3D Printing: A preview into the world of Engineered Healthcare

Introduction

The use of 3D printing in medical science started as a means of developing anatomical study models for surgeons to visualize, practice, and plan their surgeries. Over the course of two decades, however, 3D printing has evolved into being one of the most important technologies in engineered healthcare.

Today, 3D printing is not only used for research and learning, but also to create real-scale anatomical models like guides, stents, custom fit helmets and dressings, and even implants for practical use in the human body.

3D printing is being used to create patient-specific dental implants, prosthetics, hearing aids, bone and tissue replacements, and R&D through surgical guides and medical device prototyping.

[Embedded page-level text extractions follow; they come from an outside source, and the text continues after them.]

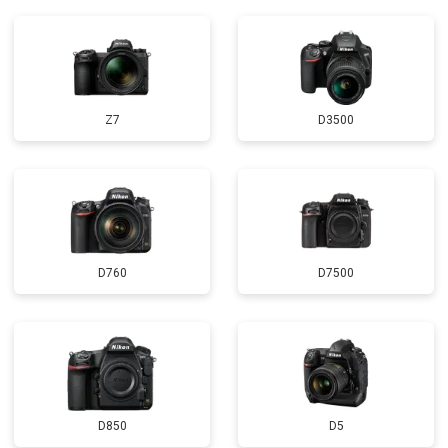
Z7
D3500
D760
D7500
D850
D5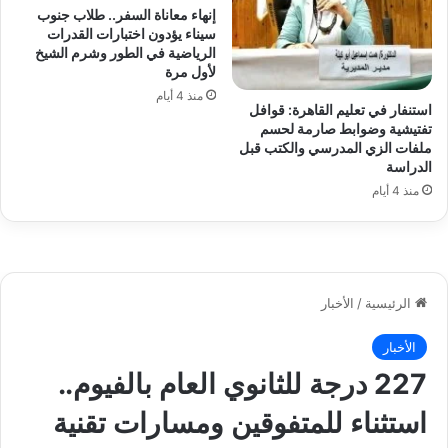
إنهاء معاناة السفر.. طلاب جنوب
سيناء يؤدون اختبارات القدرات
الرياضية في الطور وشرم الشيخ
لأول مرة
منذ 4 أيام
استنفار في تعليم القاهرة: قوافل
تفتيشية وضوابط صارمة لحسم
ملفات الزي المدرسي والكتب قبل
الدراسة
منذ 4 أيام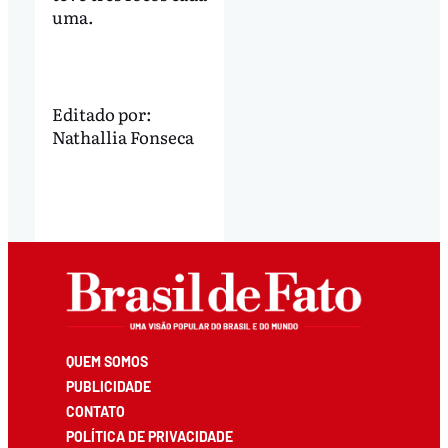
uma.
Editado por:
Nathallia Fonseca
QUEM SOMOS
PUBLICIDADE
CONTATO
POLÍTICA DE PRIVACIDADE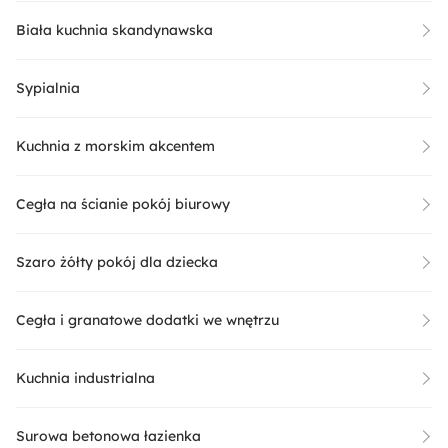
Biała kuchnia skandynawska
Sypialnia
Kuchnia z morskim akcentem
Cegła na ścianie pokój biurowy
Szaro żółty pokój dla dziecka
Cegła i granatowe dodatki we wnętrzu
Kuchnia industrialna
Surowa betonowa łazienka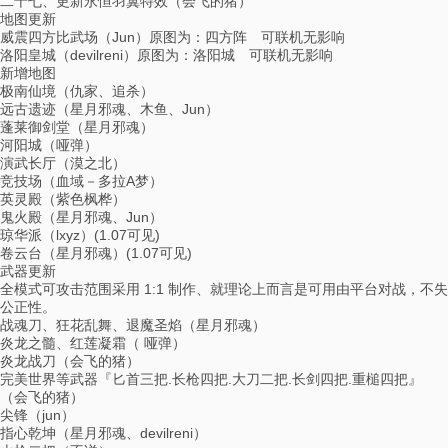
二十七、更新永恒羽翼特效（会飞的猪）
地图更新
威震四方比武场（Jun）原图为：四方阵 可联机无影响
洛阳皇城（devilreni）原图为：洛阳城 可联机无影响
新增地图
极南仙境（仇家、追杀）
远古遗迹（星月邪魂、木鱼、Jun）
蓬莱御剑堂（星月邪魂）
河阳城（哑弹）
演武长厅（漠之北）
竞技场（血域－多拉A梦）
英灵殿（紫色枫桦）
鬼火殿（星月邪魂、Jun）
琼华派（lxyz）(1.07可见)
卷云台（星月邪魂）(1.07可见)
武器更新
全模式可攻击范围采用 1:1 制作、就理论上而言是可用由平台对战，不失
公正性。
战魂刀、狂花乱舞、退魔圣焰（星月邪魂）
炎龙之髓、红莲凝霜（ 哑弹）
炎龙战刀（会飞的猪）
完美世界等武器『匕首三把.长枪四把.大刀二把.长剑四把.重槌四把』
（会飞的猪）
尖锋（jun）
指心乾坤（星月邪魂、devilreni）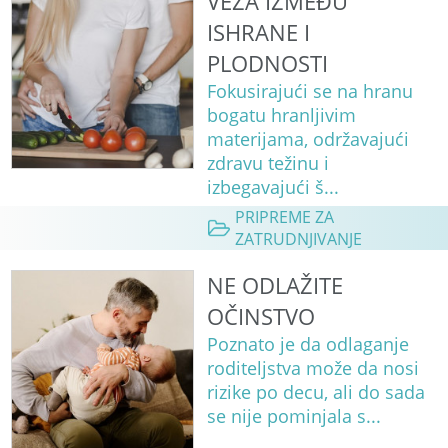
VEZA IZMEĐU
ISHRANE I
PLODNOSTI
Fokusirajući se na hranu
bogatu hranljivim
materijama, održavajući
zdravu težinu i
izbegavajući š...
PRIPREME ZA
ZATRUDNJIVANJE
NE ODLAŽITE
OČINSTVO
Poznato je da odlaganje
roditeljstva može da nosi
rizike po decu, ali do sada
se nije pominjala s...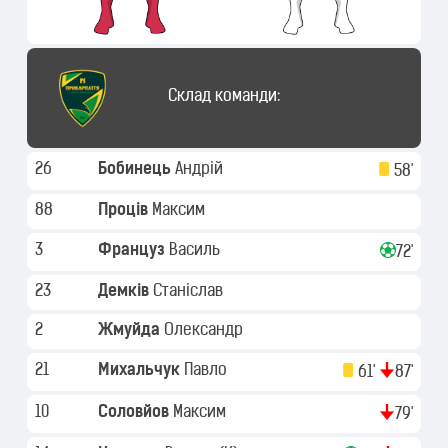
Склад команди:
26
Бобинець
Андрій
58'
88
Проців
Максим
3
Француз
Василь
72'
23
Демків
Станіслав
2
Жмуйда
Олександр
21
Михальчук
Павло
61'
87'
10
Соловйов
Максим
79'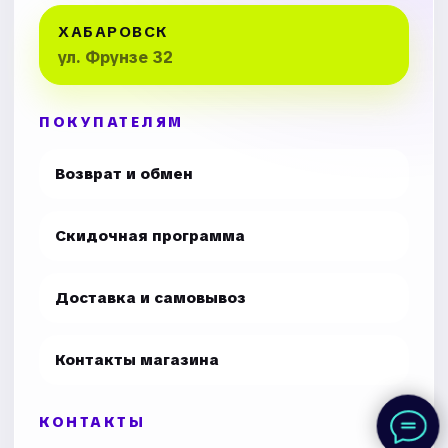
ХАБАРОВСК
ул. Фрунзе 32
ПОКУПАТЕЛЯМ
Возврат и обмен
Скидочная программа
Доставка и самовывоз
Контакты магазина
КОНТАКТЫ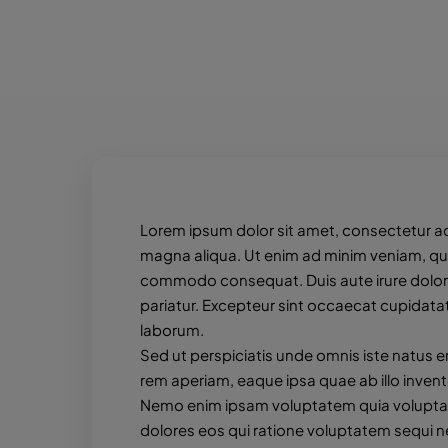
Lorem ipsum dolor sit amet, consectetur ad
magna aliqua. Ut enim ad minim veniam, quis 
commodo consequat. Duis aute irure dolor in
pariatur. Excepteur sint occaecat cupidatat 
laborum.
Sed ut perspiciatis unde omnis iste natus
rem aperiam, eaque ipsa quae ab illo invento
Nemo enim ipsam voluptatem quia voluptas 
dolores eos qui ratione voluptatem sequi 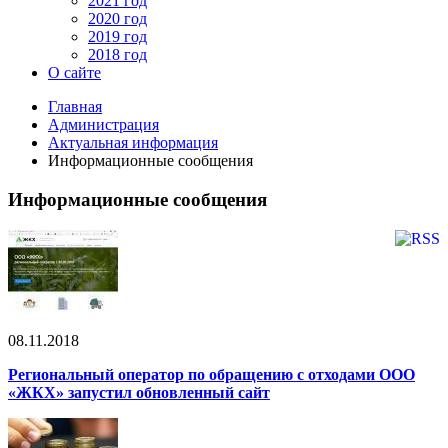
2021 год
2020 год
2019 год
2018 год
О сайте
Главная
Администрация
Актуальная информация
Информационные сообщения
Информационные сообщения
08.11.2018
Региональный оператор по обращению с отходами ООО
«ЖКХ» запустил обновленный сайт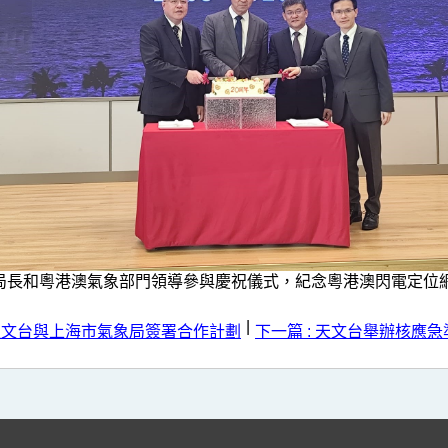
局長和粵港澳氣象部門領導參與慶祝儀式，紀念粵港澳閃電定位網
|
 天文台與上海市氣象局簽署合作計劃
下一篇 : 天文台舉辦核應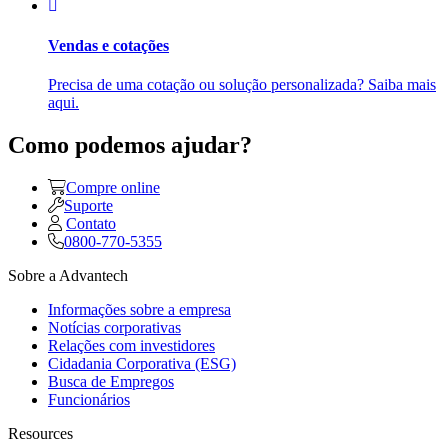
Vendas e cotações
Precisa de uma cotação ou solução personalizada? Saiba mais
aqui.
Como podemos ajudar?
Compre online
Suporte
Contato
0800-770-5355
Sobre a Advantech
Informações sobre a empresa
Notícias corporativas
Relações com investidores
Cidadania Corporativa (ESG)
Busca de Empregos
Funcionários
Resources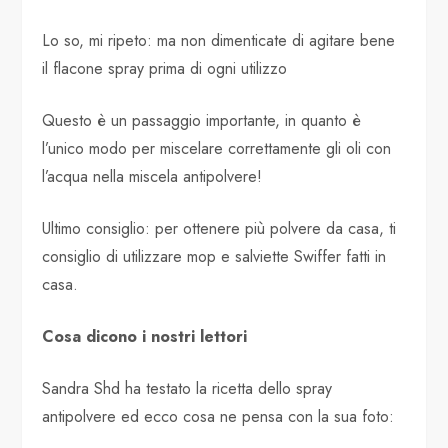
Lo so, mi ripeto: ma non dimenticate di agitare bene
il flacone spray prima di ogni utilizzo
Questo è un passaggio importante, in quanto è
l’unico modo per miscelare correttamente gli oli con
l’acqua nella miscela antipolvere!
Ultimo consiglio: per ottenere più polvere da casa, ti
consiglio di utilizzare mop e salviette Swiffer fatti in
casa.
Cosa dicono i nostri lettori
Sandra Shd ha testato la ricetta dello spray
antipolvere ed ecco cosa ne pensa con la sua foto: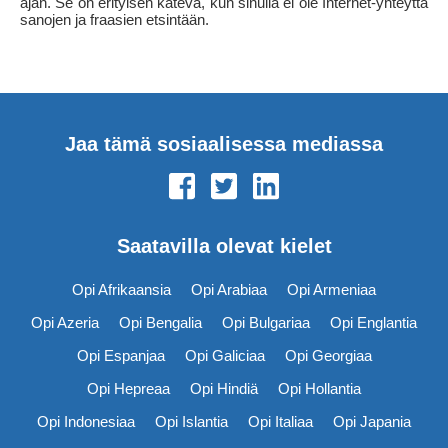
ajan. Se on erityisen kätevä, kun sinulla ei ole Internet-yhteyttä
sanojen ja fraasien etsintään.
Jaa tämä sosiaalisessa mediassa
Saatavilla olevat kielet
Opi Afrikaansia
Opi Arabiaa
Opi Armeniaa
Opi Azeria
Opi Bengalia
Opi Bulgariaa
Opi Englantia
Opi Espanjaa
Opi Galiciaa
Opi Georgiaa
Opi Hepreaa
Opi Hindiä
Opi Hollantia
Opi Indonesiaa
Opi Islantia
Opi Italiaa
Opi Japania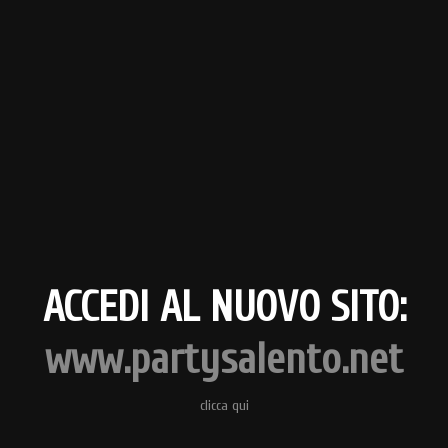
ACCEDI AL NUOVO SITO:
www.partysalento.net
clicca qui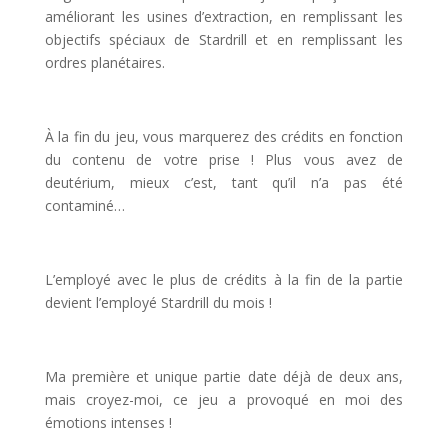
améliorant les usines d’extraction, en remplissant les
objectifs spéciaux de Stardrill et en remplissant les
ordres planétaires.
l
À la fin du jeu, vous marquerez des crédits en fonction
du contenu de votre prise ! Plus vous avez de
deutérium, mieux c’est, tant qu’il n’a pas été
contaminé…
l
L’employé avec le plus de crédits à la fin de la partie
devient l’employé Stardrill du mois !
l
Ma première et unique partie date déjà de deux ans,
mais croyez-moi, ce jeu a provoqué en moi des
émotions intenses !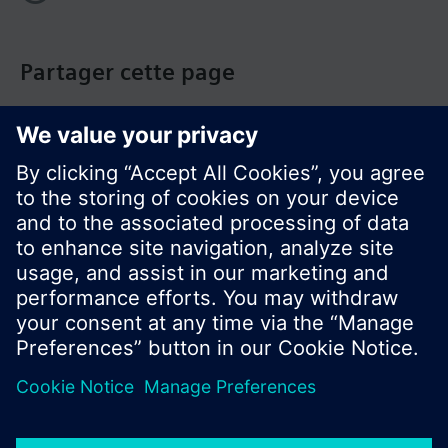
Partager cette page
© Siemens Switzerland Ltd. Building Technologies
Group - 2016
Le portefeuille des produits peut varier en
fonction du pays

In this blog, we talk to Craniovations, the first hospital-based department to be incubated at MSMF-TBI, to gain real-world insights into the use of 3D printing in healthcare. They talk about how they are using 3D printers for equipment and device design, specifically for prototyping and proof of concept modelling.

The Usage of 3D Printers in Healthcare

The Indian healthcare 3D printing market is one of the fastest-growing in the world (source)

The team at Craniovations sheds some light on the types of 3D printers that are popular in healthcare technology today.

At MSMF TBI BioNEST, they have access to two types of 3D printers: 

  1. MakerBot METHOD X – Fused deposition modelling (FDM) based 3D printer
  2. Formlabs 3L – Stereolithography (SLA) 3D printer

FDM 3D printers extrude thermoplastic filaments like Acrylonitrile Butadiene Styrene (ABS), Polylactic Acid (PLA), and nylon through a heated nozzle, melt the material and then apply the final product layer by layer based on the input design. FDM 3D printers are generally preferred for proof-of-concept models and cost-effective prototyping of simple parts.

SLA 3D printers work with resins like BioMed Amber Resin, IBT Resin, and ceramic resin to deliver the finished product. SLA 3D printers use high-powered lasers to harden stored liquid resin into the desired 3D model. The resulting models have high precision and fine finish making them suitable for building prototypes that require accurate detailing and tight tolerances.

Use Cases

Apollo chain of hospitals implemented in-house 3-D printing labs across seven locations in early 2021 with the aim to use 3D printing to create anatomical models for pre-surgical study and planning, patient-specific cutting and drilling guides, and customized implants and implant moulds.

In 2018, doctors at a governmental dental college in Raipur used 3D printing to conduct a reconstructive surgical procedure on a soldier who was left with a disfigured face after a gunshot wound. The doctors used 3D printing to create a custom cranial implant for the damaged section of the skull and restore the soldier’s facial appearance.

In 2021, doctors at a private hospital in Delhi used 3D printing to restructure the skull of an eighteen-month-old baby born with a rare condition that left her with a triangular-shaped skull. The doctors fed the patient’s 3D CT scan results into the 3D printer to create prototypes of the skull and the upper face. After testing these 3D models, doctors were able to create a surgical plan to restructure the child’s skull without causing any damage to the brain or optic nerve.

Why 3D Printers are Preferred for Prototyping in Healthcare

The primary reason for preferring 3D printers for prototyping in healthcare is definitely to introduce and encourage technological innovation in medicine, says the team at Craniovations. 3D printing is more affordable and accurate today, and there’s no reason why healthcare units should not be leveraging their capabilities.

3D printing is especially useful in prototyping. In medical use cases, there are a lot of design iterations that occur during the early stages of development for any innovative product.

There are generally two key stages that dictate iterations in design. One is during ideation and initial development, when the design is constantly changed and updated based on functional or business needs. The second round of design iterations begins after a working prototype is tested in the real world with actual users. User feedback is studied and incorporated into the design as the product heads towards launch.

The primary contribution of 3D printing in device prototyping is reducing lead time. The time taken to implement design feedback and recreate the new prototype using conventional methods is considerably high. Reducing the time for prototyping then impacts every other process – it reduces costs and the time taken to go to market. Medical device design company Coalesce, for example, used in-house SLA 3D printers to create device prototypes and reduced lead time by 80 – 90% and costs by up to 96%.

Conclusion

Such is the normal design process for most medical or healthcare device development. Performing iterations of this volume using conventional methods of prototyping ends up being expensive and are not feasible for MedTech startups.

Since 3D printing is more affordable and accurate today, it is an affordable option; it is also the more efficient one in terms of precision and time for completion. 

3D printing enables innovators to rapidly and accurately improve their prototyping process and arrive at their final working prototypes faster than before.